The simulated profile obtained following oral dosing was slightly different from the observed values. Following an oral administration of a dose of 6 mg/kg LSF to human subjects the maximum concentration (C max) was 226 ± 99.10 ng/ml and time to C max was 0.53  ±  0.26 h (Bursten et al. 1998). The values of these parameters obtained from the simulated concentration versus time curve following the same oral dose of LSF (Fig. 5) were 572.12 ng/ml and 10.6 min, respectively. Despite an overestimation of C max after oral administration, the model describes the terminal slope satisfactorily. The discrepancy between the pharmacokinetic parameters estimated from observed and predicted data may be explained by the fact that k a and F values used for simulations were estimated based on the data obtained from mice (Wyska et al. 2007). In humans the bioavailability of LSF was calculated to be 5.9 % (Bursten et al. 1998), whereas in mice this parameter was 16 %. The dashed and dotted lines in Fig. 5 represent simulations based on the values of ka and F obtained from murine and human pharmacokinetic data, respectively. In both cases, LSF concentrations in serum and tissues studied were considerably lower in comparison to the profiles obtained following intravenous administration of the 2-times lower dose, namely 3 mg/kg and may be insufficient to exert any pharmacological effect.

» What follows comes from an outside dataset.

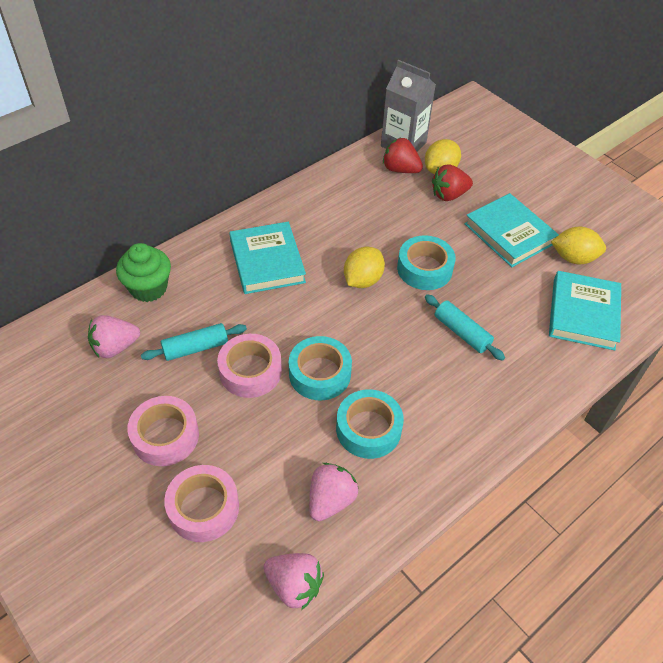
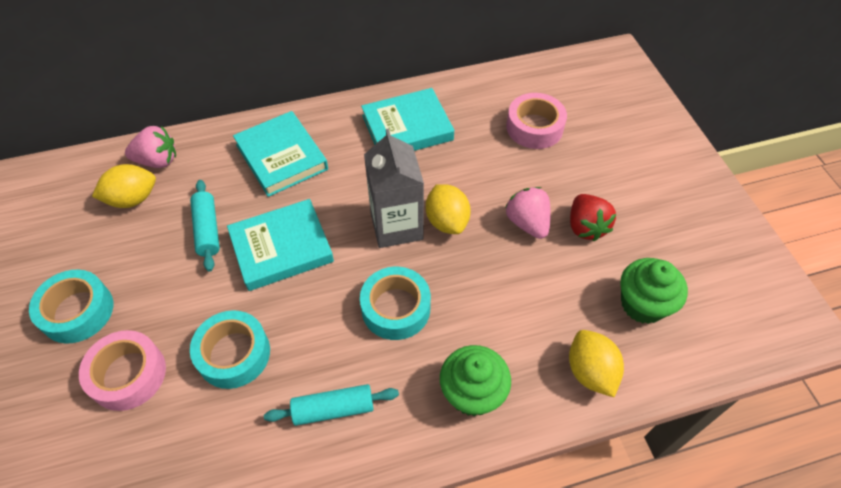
green cupcake: 1 -> 2
pink strawberry: 3 -> 2
pink tape: 3 -> 2
red strawberry: 2 -> 1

From Fig. 5 it seems that the mouse is a good model to study LSF pharmacokinetics following intravenous administration. It is not surprising as CYP3A plays an important role in LSF metabolism. In a comparison of several species, the mouse was identified as the most similar to humans with respect to catalytic activities of this isozyme (Bogaards et al. 2000). However, in the case of oral dosing the prediction was not perfect when incorporating pharmacokinetic parameters obtained from mice into the model. This may indicate different mechanisms involved in LSF absorption from the gastrointestinal tract in both species.

4 Conclusions

In conclusion, pharmacokinetics of LSF following intravenous administration in mice have been presented and assessed quantitatively using a PBPK model. The model captured the experimental data very well. The predicted LSF concentrations in human serum following intravenous administration were very close to the observed concentrations indicating that the mouse is a good model to study pharmacokinetics of this compound. The developed PBPK model may be useful in the design and analysis of future preclinical and clinical studies of LSF.